I identify with writers not having the urge to write at all because “Who reads?” A writer feeling rather demoralized after a bad day at work complained, “A tweet that just said, I went to the hairdresser’s, received 300 likes, and my 3,000-word essay went for 10 likes.” I wish I could laugh over it. With coffee in hand, wished we could talk to each other. Maybe, cribbed, and gossiped, and lent a shoulder. But writing is a lonely business. Next morning, I wake up to notifications of my submissions, pieces shown the door, junked, and must gather myself afresh to throw hats into the ring again!


In this context, volunteering to read at a magazine, and given the chance, at the editing desk, can work wonders. I’ll vouch to that: it rewards you with a whole new perspective, and the learning-on-the-job part of it cannot be over-emphasized.


There’s something very compelling about craft and creation — you do it in spite of yourselves. The sharing part of it, where today’s connected world offers multiple choices and instant critical feedback, is the infinitely more difficult part.

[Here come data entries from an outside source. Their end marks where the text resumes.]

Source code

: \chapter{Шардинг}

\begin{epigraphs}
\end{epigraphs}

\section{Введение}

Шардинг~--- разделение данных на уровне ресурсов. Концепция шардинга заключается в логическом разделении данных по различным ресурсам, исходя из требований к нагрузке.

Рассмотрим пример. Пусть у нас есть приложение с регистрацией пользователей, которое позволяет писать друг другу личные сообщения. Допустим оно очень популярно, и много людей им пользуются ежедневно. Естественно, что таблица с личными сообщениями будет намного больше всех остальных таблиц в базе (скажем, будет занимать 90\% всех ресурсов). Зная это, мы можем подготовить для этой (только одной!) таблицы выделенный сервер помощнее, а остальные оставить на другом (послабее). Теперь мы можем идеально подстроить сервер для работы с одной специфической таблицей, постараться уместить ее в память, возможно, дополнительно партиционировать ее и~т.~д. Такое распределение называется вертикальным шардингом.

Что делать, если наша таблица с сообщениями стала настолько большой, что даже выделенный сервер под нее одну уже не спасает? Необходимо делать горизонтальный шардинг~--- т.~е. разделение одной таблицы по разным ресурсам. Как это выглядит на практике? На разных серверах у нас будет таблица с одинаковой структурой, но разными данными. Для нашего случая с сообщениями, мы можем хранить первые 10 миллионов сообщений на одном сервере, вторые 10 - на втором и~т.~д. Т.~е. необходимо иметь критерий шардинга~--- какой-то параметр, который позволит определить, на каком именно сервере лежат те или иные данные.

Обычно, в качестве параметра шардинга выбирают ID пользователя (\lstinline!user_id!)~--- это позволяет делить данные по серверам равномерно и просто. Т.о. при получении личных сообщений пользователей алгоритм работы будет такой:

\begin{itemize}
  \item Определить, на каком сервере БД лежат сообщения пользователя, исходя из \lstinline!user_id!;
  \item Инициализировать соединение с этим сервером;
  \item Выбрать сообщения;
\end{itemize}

Couple this with our acquired habits of approval-seeking since when we were kids, and that is reason why a rejection might degenerate into an ugly public meltdown. Thankfully, writers get used to it with time, and decline mails become hated roommates, not more nor less.


If hearing this helps, then Animal Farm was rejected by at least four publishers before making it into print in August 1945. And, Rudyard Kipling got this response, “…you just don’t know how to use the English language,” to a short story he pitched to a now-defunct newspaper, the San Francisco Examiner. Affairs with rejection slips continue to be pursued, however unhealthy, now-on-now-off partnerships. Turns out, how to handle rejection is, in itself, a time-tested acquired skill, even an art form.